**TASK REQUIREMENTS**
Rewrite the records below, changing every "See the attached image" to "Refer to the attached image" and leaving everything else as it is.

**RECORDS SHOWN**
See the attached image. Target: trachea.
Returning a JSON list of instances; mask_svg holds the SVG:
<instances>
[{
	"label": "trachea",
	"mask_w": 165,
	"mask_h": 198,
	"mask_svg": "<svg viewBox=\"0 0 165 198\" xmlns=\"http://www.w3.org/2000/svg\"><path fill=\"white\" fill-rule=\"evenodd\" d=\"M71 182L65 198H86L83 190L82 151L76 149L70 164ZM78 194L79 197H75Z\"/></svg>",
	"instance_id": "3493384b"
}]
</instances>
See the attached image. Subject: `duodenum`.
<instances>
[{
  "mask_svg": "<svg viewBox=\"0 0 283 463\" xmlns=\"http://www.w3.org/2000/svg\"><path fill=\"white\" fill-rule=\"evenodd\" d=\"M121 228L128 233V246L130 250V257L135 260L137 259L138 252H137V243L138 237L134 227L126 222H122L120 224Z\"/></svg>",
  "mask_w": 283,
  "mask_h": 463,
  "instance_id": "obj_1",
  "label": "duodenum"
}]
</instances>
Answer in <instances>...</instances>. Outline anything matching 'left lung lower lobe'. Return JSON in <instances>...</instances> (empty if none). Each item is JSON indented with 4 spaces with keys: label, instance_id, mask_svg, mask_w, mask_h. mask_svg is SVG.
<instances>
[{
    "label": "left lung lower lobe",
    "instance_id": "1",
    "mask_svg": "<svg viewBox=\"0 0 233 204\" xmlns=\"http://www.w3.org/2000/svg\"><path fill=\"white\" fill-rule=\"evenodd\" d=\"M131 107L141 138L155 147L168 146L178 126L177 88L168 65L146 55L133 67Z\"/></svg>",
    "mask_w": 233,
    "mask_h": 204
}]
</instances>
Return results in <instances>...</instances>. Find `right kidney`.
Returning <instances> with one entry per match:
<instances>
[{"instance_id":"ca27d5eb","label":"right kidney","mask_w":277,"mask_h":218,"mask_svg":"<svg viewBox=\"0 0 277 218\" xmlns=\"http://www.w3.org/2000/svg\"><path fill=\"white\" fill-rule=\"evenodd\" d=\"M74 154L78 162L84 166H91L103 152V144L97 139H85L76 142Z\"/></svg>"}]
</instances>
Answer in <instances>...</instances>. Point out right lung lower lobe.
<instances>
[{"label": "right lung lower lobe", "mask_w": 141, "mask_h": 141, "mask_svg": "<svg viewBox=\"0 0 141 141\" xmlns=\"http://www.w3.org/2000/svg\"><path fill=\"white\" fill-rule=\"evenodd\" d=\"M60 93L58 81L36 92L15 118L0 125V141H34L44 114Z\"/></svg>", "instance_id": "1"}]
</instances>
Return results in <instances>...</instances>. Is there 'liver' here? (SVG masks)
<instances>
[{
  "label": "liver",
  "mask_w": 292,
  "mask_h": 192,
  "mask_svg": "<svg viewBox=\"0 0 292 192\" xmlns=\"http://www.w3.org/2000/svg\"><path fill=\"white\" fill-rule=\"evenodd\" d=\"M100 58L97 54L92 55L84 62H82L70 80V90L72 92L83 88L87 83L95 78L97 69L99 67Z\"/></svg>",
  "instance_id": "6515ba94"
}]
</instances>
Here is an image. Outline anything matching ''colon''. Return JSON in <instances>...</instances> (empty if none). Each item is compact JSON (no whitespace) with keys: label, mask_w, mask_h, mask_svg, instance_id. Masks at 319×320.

**EXERCISE ANSWER**
Refer to the attached image. Target: trachea.
Returning a JSON list of instances; mask_svg holds the SVG:
<instances>
[{
	"label": "trachea",
	"mask_w": 165,
	"mask_h": 198,
	"mask_svg": "<svg viewBox=\"0 0 165 198\" xmlns=\"http://www.w3.org/2000/svg\"><path fill=\"white\" fill-rule=\"evenodd\" d=\"M71 182L65 198H86L83 190L82 151L76 149L70 164ZM78 194L79 197H75Z\"/></svg>",
	"instance_id": "3493384b"
}]
</instances>
Refer to the attached image. Subject: `duodenum`.
<instances>
[{
  "mask_svg": "<svg viewBox=\"0 0 283 463\" xmlns=\"http://www.w3.org/2000/svg\"><path fill=\"white\" fill-rule=\"evenodd\" d=\"M121 228L128 233V246L130 250V257L135 260L137 259L138 252H137V243L138 237L134 227L126 222H122L120 224Z\"/></svg>",
  "mask_w": 283,
  "mask_h": 463,
  "instance_id": "obj_1",
  "label": "duodenum"
}]
</instances>
Answer in <instances>...</instances>. Outline anything matching 'left lung lower lobe'. Return JSON in <instances>...</instances> (empty if none). Each item is JSON indented with 4 spaces with keys: label, instance_id, mask_svg, mask_w, mask_h. mask_svg is SVG.
<instances>
[{
    "label": "left lung lower lobe",
    "instance_id": "1",
    "mask_svg": "<svg viewBox=\"0 0 233 204\" xmlns=\"http://www.w3.org/2000/svg\"><path fill=\"white\" fill-rule=\"evenodd\" d=\"M131 107L141 138L155 147L168 146L178 126L177 88L168 65L146 55L133 67Z\"/></svg>",
    "mask_w": 233,
    "mask_h": 204
}]
</instances>
Return results in <instances>...</instances>. Find `right kidney`.
Returning <instances> with one entry per match:
<instances>
[{"instance_id":"ca27d5eb","label":"right kidney","mask_w":277,"mask_h":218,"mask_svg":"<svg viewBox=\"0 0 277 218\" xmlns=\"http://www.w3.org/2000/svg\"><path fill=\"white\" fill-rule=\"evenodd\" d=\"M74 154L78 162L84 166H91L103 152V144L97 139H85L76 142Z\"/></svg>"}]
</instances>
Answer in <instances>...</instances>. Point out right lung lower lobe.
<instances>
[{"label": "right lung lower lobe", "mask_w": 141, "mask_h": 141, "mask_svg": "<svg viewBox=\"0 0 141 141\" xmlns=\"http://www.w3.org/2000/svg\"><path fill=\"white\" fill-rule=\"evenodd\" d=\"M60 93L58 81L36 92L15 118L0 125V141H34L44 114Z\"/></svg>", "instance_id": "1"}]
</instances>
Return results in <instances>...</instances>. Is there 'liver' here? (SVG masks)
<instances>
[{
  "label": "liver",
  "mask_w": 292,
  "mask_h": 192,
  "mask_svg": "<svg viewBox=\"0 0 292 192\" xmlns=\"http://www.w3.org/2000/svg\"><path fill=\"white\" fill-rule=\"evenodd\" d=\"M100 58L97 54L92 55L84 62H82L70 80V90L72 92L83 88L87 83L95 78L97 69L99 67Z\"/></svg>",
  "instance_id": "6515ba94"
}]
</instances>
Here is an image. Outline anything matching ''colon''. Return JSON in <instances>...</instances> (empty if none). Each item is compact JSON (no whitespace) with keys: label, mask_w, mask_h, mask_svg, instance_id. Masks at 319×320.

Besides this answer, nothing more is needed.